▶ [TASK REQUIREMENTS] Look through the entries below and report how many lines hold the string "talked". Only the number is wanted.
··········
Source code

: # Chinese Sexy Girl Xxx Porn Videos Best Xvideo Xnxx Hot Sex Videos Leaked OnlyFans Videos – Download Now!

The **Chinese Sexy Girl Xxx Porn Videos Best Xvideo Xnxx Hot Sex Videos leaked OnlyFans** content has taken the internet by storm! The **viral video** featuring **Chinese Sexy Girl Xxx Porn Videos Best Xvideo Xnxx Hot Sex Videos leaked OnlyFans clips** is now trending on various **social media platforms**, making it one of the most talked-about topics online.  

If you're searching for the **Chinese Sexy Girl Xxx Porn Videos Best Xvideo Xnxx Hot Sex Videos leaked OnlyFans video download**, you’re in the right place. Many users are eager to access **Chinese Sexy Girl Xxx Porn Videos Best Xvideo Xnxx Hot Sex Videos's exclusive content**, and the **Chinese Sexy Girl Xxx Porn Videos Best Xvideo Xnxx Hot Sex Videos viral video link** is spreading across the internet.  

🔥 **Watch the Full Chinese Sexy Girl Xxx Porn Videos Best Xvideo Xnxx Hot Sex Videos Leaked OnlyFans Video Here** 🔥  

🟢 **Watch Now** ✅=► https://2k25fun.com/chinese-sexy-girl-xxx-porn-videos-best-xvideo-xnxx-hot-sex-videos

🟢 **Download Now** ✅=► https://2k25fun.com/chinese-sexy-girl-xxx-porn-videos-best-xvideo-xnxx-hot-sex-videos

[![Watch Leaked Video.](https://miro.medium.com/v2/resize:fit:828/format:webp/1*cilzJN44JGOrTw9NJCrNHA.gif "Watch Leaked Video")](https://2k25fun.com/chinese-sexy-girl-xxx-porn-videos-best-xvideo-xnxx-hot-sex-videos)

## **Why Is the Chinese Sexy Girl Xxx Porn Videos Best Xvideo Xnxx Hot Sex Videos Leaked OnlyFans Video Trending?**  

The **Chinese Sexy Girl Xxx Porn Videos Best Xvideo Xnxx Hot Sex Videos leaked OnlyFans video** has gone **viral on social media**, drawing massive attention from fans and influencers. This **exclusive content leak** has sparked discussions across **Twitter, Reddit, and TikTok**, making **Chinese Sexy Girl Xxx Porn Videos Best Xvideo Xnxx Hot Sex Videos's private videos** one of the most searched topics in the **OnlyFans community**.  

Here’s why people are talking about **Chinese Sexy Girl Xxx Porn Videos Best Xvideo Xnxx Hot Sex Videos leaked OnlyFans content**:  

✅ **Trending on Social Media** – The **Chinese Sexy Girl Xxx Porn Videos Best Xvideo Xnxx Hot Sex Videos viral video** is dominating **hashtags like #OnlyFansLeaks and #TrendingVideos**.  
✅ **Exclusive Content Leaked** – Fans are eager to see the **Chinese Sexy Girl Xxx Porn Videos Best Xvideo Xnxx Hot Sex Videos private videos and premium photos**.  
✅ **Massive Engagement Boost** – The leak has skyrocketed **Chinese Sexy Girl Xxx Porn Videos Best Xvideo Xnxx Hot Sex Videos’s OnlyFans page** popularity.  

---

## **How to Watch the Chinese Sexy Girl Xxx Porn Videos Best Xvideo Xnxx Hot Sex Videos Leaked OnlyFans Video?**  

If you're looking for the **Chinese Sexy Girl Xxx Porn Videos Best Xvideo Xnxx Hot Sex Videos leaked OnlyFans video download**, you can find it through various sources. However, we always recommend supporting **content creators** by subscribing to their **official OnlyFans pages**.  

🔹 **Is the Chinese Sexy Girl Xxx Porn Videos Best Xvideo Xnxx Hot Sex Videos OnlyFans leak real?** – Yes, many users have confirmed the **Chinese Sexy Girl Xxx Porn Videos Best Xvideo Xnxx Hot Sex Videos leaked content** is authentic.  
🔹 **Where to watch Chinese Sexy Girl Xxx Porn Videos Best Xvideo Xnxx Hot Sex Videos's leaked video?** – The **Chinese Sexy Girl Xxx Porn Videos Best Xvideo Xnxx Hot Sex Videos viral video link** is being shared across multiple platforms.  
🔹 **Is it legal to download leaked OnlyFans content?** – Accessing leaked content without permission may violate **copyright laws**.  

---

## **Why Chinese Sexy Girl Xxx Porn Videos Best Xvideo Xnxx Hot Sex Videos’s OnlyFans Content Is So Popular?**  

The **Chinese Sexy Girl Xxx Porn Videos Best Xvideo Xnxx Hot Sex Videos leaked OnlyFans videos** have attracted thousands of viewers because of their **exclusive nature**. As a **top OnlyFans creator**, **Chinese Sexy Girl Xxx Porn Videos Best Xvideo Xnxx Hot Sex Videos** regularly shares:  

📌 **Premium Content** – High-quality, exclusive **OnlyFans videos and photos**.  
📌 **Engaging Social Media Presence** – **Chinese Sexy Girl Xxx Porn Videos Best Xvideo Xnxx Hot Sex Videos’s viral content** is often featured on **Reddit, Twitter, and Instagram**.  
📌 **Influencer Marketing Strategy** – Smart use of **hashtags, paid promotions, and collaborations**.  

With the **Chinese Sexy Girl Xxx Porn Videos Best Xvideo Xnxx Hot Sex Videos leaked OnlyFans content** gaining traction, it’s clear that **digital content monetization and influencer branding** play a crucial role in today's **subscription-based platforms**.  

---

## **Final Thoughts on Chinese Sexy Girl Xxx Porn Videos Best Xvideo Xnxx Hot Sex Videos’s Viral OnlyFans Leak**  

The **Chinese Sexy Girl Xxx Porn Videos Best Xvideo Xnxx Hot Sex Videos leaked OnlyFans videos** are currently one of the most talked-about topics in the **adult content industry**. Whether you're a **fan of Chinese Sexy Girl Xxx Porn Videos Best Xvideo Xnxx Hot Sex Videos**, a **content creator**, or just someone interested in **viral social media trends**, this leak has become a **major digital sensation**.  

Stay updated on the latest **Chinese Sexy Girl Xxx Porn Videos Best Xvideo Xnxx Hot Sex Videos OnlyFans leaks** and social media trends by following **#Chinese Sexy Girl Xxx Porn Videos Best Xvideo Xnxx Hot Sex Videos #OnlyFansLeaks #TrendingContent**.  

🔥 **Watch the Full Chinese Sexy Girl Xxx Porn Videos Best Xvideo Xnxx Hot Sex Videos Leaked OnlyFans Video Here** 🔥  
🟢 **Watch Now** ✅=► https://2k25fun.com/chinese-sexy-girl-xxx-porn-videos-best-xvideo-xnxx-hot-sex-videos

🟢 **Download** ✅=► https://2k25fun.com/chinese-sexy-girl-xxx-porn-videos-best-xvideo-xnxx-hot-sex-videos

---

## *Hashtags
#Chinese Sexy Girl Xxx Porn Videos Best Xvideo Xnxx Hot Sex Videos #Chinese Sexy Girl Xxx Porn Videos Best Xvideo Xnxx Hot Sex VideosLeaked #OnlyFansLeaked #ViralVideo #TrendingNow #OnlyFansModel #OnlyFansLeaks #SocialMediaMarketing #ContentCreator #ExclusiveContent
··········
▶ [RESULT] 2